### ASSIGNED TASK
From the line that holds "USD Coin на P" to the end of the records, reproduce every line exactly. No pictures.
------ DATA RECORDS ------
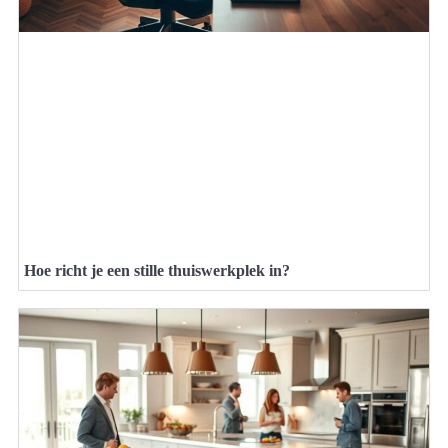
Hoe richt je een stille thuiswerkplek in?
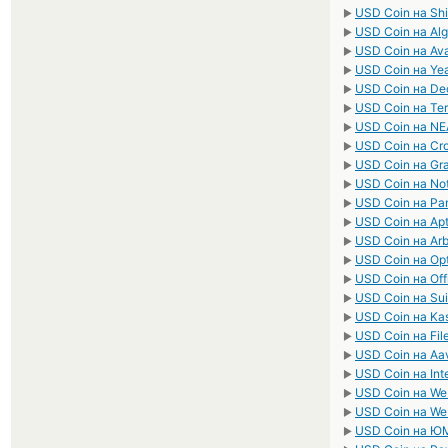
USD Coin на Sh
►
USD Coin на Al
►
USD Coin на Av
►
USD Coin на Yea
►
USD Coin на De
►
USD Coin на Ter
►
USD Coin на NE
►
USD Coin на Cr
►
USD Coin на Gr
►
USD Coin на No
►
USD Coin на P
►
USD Coin на Apt
►
USD Coin на Arb
►
USD Coin на Opt
►
USD Coin на Off
►
USD Coin на Sui
►
USD Coin на Ka
►
USD Coin на File
►
USD Coin на Aa
►
USD Coin на Int
►
USD Coin на W
►
USD Coin на W
►
USD Coin на Ю
►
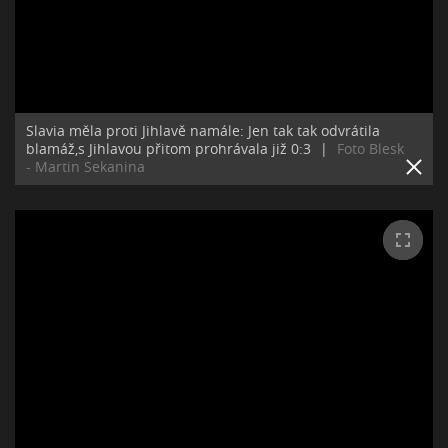
Slavia měla proti Jihlavě namále: Jen tak tak odvrátila
blamáž,s Jihlavou přitom prohrávala již 0:3
|
Foto Blesk
- Martin Sekanina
------
### RESPONSE TO THE EXERCISE
USD Coin на P
►
USD Coin на Apt
►
USD Coin на Arb
►
USD Coin на Opt
►
USD Coin на Off
►
USD Coin на Sui
►
USD Coin на Ka
►
USD Coin на File
►
USD Coin на Aa
►
USD Coin на Int
►
USD Coin на W
►
USD Coin на W
►
USD Coin на Ю
►
Slavia měla proti Jihlavě namále: Jen tak tak odvrátila
blamáž,s Jihlavou přitom prohrávala již 0:3
|
Foto Blesk
- Martin Sekanina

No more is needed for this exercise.